Man, I know exactly what you mean. I actually have a friend who was involved in the switcheroo, which was funded by Falwell and CAN. He had a soulcage email address, back in the day.
[quote=“Donald_Petersen, post:47, topic:69440”]If your opinion of the leadership has fallen so far, why do you maintain membership in the party?[/quote]It’s my best chance of effecting useful change, because I live in an overwhelmingly Democratic tiny state. My voice carries further in a smaller crowd, right? I can (and did) call my Republican representative and helped convince him to stand up for gay marriage, and more recently for marijuana decriminalization. Could a Democrat do that? At the local level, I am one of less than five thousand people that he needs to vote for him, and I wasn’t the only one who called him.
People mostly want to join a winning team, and often that prevents them from seeing where they can do the most good. Are you making a difference in the world by joining a club that’s already doing what you want them to do, or would it make more sense to join the organization that needs to change its behavior?

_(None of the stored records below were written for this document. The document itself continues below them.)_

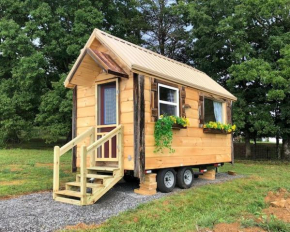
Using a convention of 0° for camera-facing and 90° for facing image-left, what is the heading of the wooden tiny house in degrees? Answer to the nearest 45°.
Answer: approximately 45°

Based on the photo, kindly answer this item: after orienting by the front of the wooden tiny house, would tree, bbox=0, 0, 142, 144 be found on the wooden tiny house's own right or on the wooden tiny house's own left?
on the wooden tiny house's own right

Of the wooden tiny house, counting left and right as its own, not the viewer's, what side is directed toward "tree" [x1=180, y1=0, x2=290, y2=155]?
back

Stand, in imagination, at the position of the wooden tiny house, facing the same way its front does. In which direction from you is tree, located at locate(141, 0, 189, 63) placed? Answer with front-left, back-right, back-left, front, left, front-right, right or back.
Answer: back-right

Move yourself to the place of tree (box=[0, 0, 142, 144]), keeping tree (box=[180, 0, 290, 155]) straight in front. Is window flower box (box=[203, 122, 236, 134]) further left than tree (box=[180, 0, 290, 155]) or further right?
right
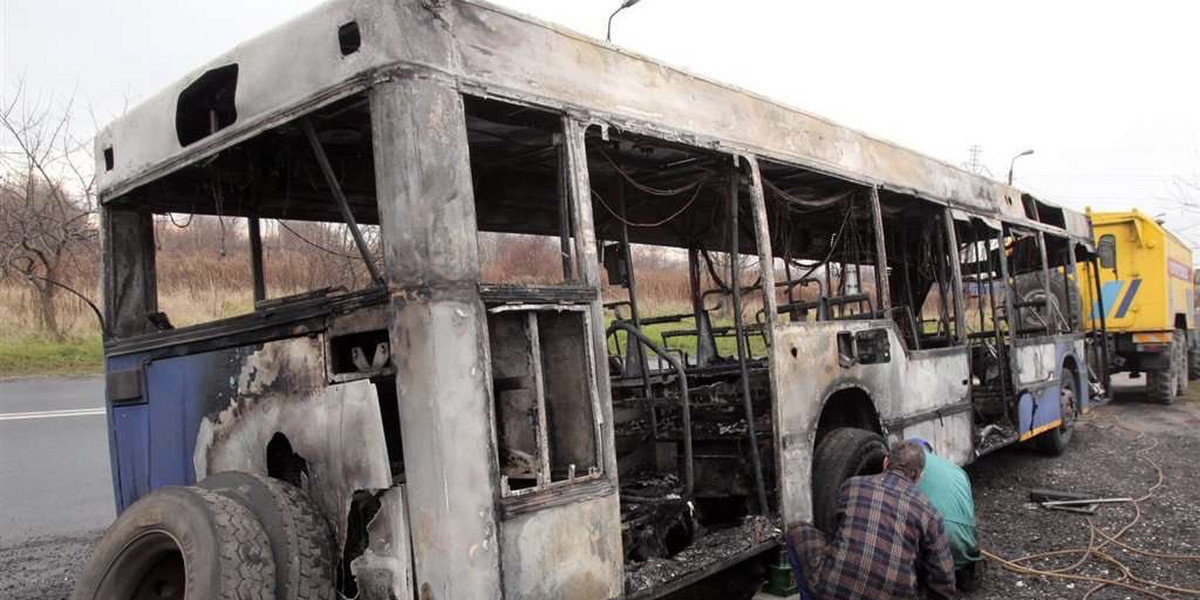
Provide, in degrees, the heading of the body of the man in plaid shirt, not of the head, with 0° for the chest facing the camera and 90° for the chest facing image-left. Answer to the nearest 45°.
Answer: approximately 180°

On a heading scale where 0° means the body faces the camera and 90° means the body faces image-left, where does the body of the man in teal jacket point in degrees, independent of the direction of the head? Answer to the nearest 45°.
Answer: approximately 135°

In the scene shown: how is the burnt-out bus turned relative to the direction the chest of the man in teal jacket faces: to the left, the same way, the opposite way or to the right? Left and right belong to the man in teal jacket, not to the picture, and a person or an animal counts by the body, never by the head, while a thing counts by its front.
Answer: to the right

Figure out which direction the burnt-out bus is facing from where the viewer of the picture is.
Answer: facing away from the viewer and to the right of the viewer

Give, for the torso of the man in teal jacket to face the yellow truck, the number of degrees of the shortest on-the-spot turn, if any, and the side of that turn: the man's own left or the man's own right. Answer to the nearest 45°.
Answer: approximately 45° to the man's own right

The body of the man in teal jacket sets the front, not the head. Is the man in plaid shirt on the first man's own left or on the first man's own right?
on the first man's own left
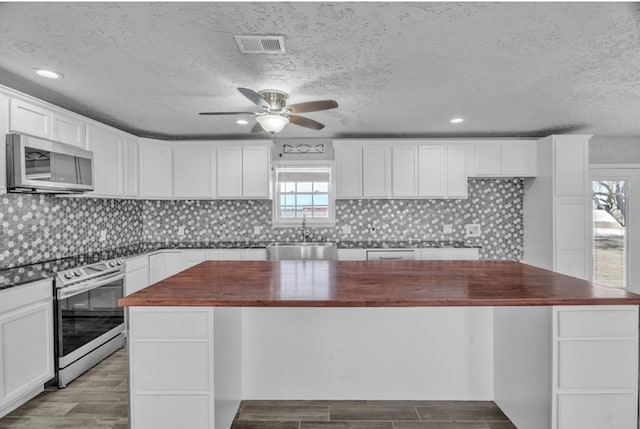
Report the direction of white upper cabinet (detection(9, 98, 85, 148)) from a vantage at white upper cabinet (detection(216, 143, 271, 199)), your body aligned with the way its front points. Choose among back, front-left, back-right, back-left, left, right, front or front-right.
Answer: front-right

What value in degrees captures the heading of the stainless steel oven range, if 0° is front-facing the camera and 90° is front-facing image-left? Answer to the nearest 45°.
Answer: approximately 315°

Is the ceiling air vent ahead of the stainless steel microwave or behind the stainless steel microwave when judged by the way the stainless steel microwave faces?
ahead

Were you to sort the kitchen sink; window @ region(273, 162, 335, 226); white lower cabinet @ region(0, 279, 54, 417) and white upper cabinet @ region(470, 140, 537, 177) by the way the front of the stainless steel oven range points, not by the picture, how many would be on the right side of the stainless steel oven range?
1

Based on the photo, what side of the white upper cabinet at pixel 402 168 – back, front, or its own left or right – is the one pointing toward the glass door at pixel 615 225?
left

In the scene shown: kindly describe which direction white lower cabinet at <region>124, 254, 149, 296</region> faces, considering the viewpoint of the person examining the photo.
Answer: facing the viewer and to the right of the viewer

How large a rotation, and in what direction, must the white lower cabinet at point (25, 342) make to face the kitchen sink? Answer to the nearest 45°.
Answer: approximately 45° to its left

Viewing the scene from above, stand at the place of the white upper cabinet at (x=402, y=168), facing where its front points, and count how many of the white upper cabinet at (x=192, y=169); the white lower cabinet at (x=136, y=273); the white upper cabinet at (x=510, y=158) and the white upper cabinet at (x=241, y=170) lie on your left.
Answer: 1

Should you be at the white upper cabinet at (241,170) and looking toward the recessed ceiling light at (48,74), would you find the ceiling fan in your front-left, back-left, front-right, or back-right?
front-left

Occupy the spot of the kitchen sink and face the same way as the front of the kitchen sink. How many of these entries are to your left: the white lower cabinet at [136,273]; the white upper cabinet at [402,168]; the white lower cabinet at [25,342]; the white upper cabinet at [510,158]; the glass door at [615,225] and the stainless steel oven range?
3

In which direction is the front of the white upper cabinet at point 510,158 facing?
toward the camera

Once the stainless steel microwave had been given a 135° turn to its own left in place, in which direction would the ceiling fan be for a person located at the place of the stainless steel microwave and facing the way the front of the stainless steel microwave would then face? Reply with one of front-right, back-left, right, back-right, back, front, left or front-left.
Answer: back-right

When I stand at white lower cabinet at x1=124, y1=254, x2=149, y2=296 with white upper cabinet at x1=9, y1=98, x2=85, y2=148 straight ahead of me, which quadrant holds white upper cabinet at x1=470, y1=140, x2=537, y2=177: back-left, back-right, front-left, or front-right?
back-left

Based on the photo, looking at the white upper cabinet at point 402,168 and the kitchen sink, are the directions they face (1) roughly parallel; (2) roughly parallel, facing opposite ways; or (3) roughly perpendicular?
roughly parallel

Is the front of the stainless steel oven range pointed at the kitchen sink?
no

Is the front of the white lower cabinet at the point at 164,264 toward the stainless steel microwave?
no

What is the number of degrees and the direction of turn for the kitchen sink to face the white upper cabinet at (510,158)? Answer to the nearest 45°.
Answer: approximately 90° to its left

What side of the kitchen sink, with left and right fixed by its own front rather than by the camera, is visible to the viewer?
front
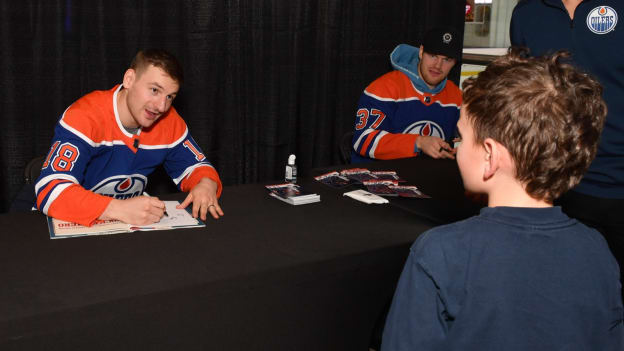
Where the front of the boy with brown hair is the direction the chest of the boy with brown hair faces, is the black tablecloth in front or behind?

Also, to be honest I believe in a lot of the things the Republicans say (personal responsibility, educational opportunity, individual rights, market-based solutions, &etc.) although when elected they always do the exact opposite of what they said.
Well, you certainly make an excellent point there.
Well, I don’t think the logic holds up here. In an extreme example, I’m not sure my joining the Klan in an effort to change their platform from within would make a whole lot of sense. Also, it’s counterintuitive (though certainly worth thinking about) to deliberately join an association founded on (or at least currently espousing) ideals with which one disagrees. If nothing else, the team one considers to be the “good guys” might need the manpower/help/support to a degree where that might be the stronger investment of one’s time, effort, and resources.
On a smallish scale, where one’s individual voice carries more relative weight, your strategy seems more sound. But I live in big, crowded California, and with my painfully low Charisma score, the most influence I could hope to bring to bear would be on, say, the school board level.
But doesn’t your account, in a nutshell, completely undermine the legitimacy of electoral politics? If we can accept that so-called “representative” government is all but impenetrable and unresponsive, then doesn’t that tell us that we are really living under a dictatorship by other means?
I was just gently pointing out that the “Muslim community as a whole” is about a responsible for these jerks as the Christian community as whole is responsible for their jerks but no one seems to be asking the Christians to take a stand against the problematic portions of their faith.
I also am pretty sure that I’ve heard and seen many Muslim leaders denounce all sorts of terrorism done in the name of their faith… so maybe, just maybe the problem isn’t with what the Muslim community has or hasn’t done as a whole as it is our unwillingness to report on or seek out reporting of Muslim leaders denouncing violence.